One Perturbation is Enough: On Generating Universal Adversarial Perturbations against Vision-Language Pre-training Models

TL;DR

This work reveals that Vision-Language Pre-training models are vulnerable to universal (instance-agnostic) adversarial perturbations. It introduces C-PGC, a generative, cross-modal perturbation framework trained with a malicious contrastive objective that disrupts image-text alignment using both unimodal and cross-modal guidance. Across multiple VLP backbones and downstream tasks (ITR, IC, VG, VE), C-PGC achieves high white-box attack success and strong black-box transfer, outperforming prior universal attacks. These findings underscore the fragility of multimodal alignment in VLPs and motivate future defenses to bolster robustness against multimodal UAPs.

Abstract

Vision-Language Pre-training (VLP) models have exhibited unprecedented capability in many applications by taking full advantage of the multimodal alignment. However, previous studies have shown they are vulnerable to maliciously crafted adversarial samples. Despite recent success, these methods are generally instance-specific and require generating perturbations for each input sample. In this paper, we reveal that VLP models are also vulnerable to the instance-agnostic universal adversarial perturbation (UAP). Specifically, we design a novel Contrastive-training Perturbation Generator with Cross-modal conditions (C-PGC) to achieve the attack. In light that the pivotal multimodal alignment is achieved through the advanced contrastive learning technique, we devise to turn this powerful weapon against themselves, i.e., employ a malicious version of contrastive learning to train the C-PGC based on our carefully crafted positive and negative image-text pairs for essentially destroying the alignment relationship learned by VLP models. Besides, C-PGC fully utilizes the characteristics of Vision-and-Language (V+L) scenarios by incorporating both unimodal and cross-modal information as effective guidance. Extensive experiments show that C-PGC successfully forces adversarial samples to move away from their original area in the VLP model's feature space, thus essentially enhancing attacks across various victim models and V+L tasks. The GitHub repository is available at https://github.com/ffhibnese/CPGC_VLP_Universal_Attacks.

Figures (9)

• Figure 1: Illustration of universal adversarial attacks.
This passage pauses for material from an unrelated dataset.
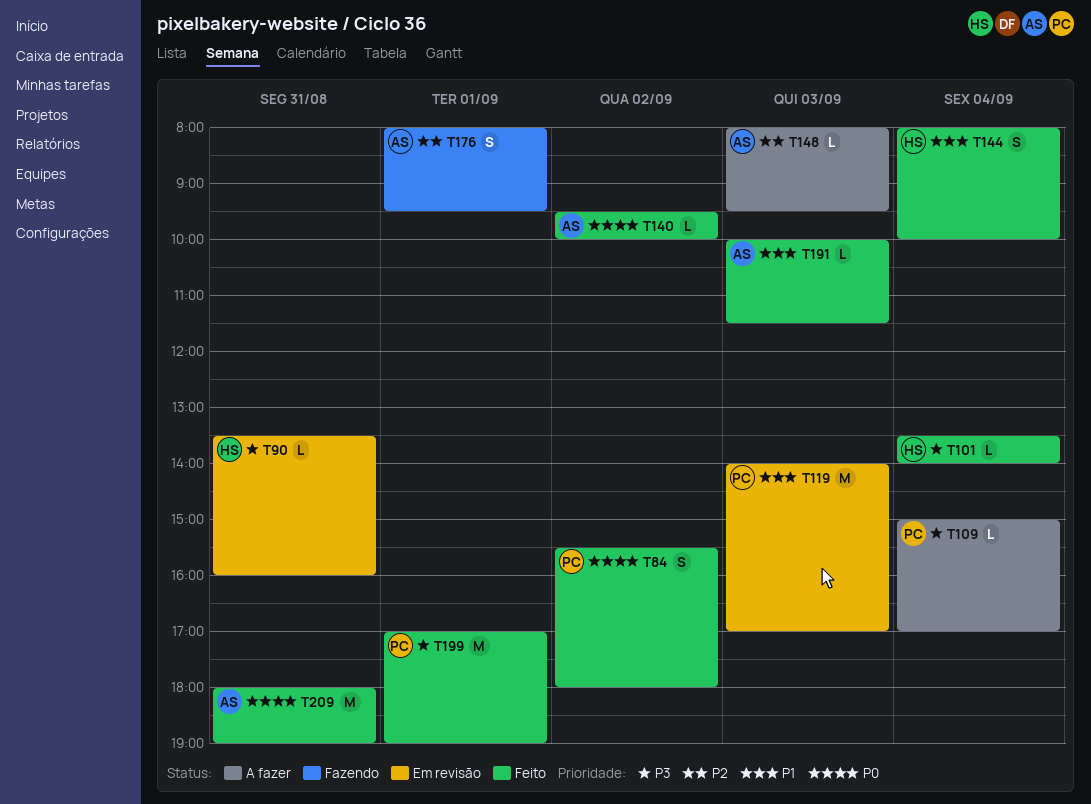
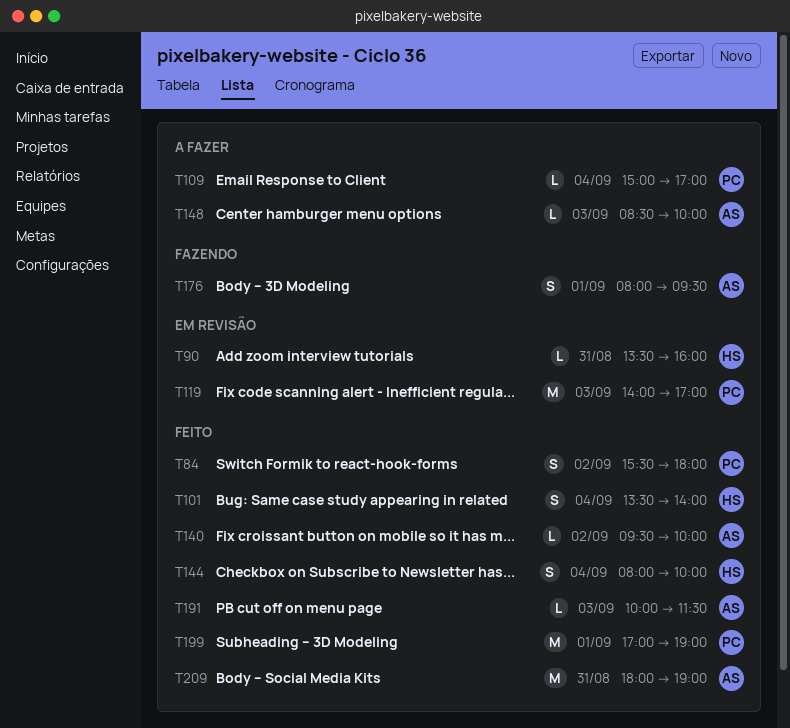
T101, estimate: L -> S
T148, begins: 08:00 -> 08:30
T148, ends: 09:30 -> 10:00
With only a pair of image-text perturbations, the proposed method can effectively mislead different VLP models on diverse V+L tasks.
• Figure 2: Performance of existing UAP on text retrieval with ALBEF li2021align and BLIP li2022blip as surrogate models. Note that UAP moosavi2017universal is initially based on DeepFool moosavi2016deepfool and the corresponding PGD-learned version UAP$_{PGD}$ is provided for a fair comparison.
• Figure 3: An overview of our proposed universal adversarial attack. Benefiting from the well-designed unimodal distance loss $\mathcal{L}_{Dis}$ and multimodal contrastive loss $\mathcal{L}_{CL}$, the generator $G_w(\cdot)$, conditioned with cross-modal embeddings, learns rich knowledge from features of different modalities and thus produces $\delta_{v}$ and $\delta_{t}$ of superior generalization ability across diverse models and downstream tasks.
• Figure 4: ASR of five target models on TR tasks under various values of $\lambda$.
• Figure 5: ASR of five target models on the TR task under different values of perturbation budgets for $\epsilon_{v}$ and $\epsilon_{t}$ respectively.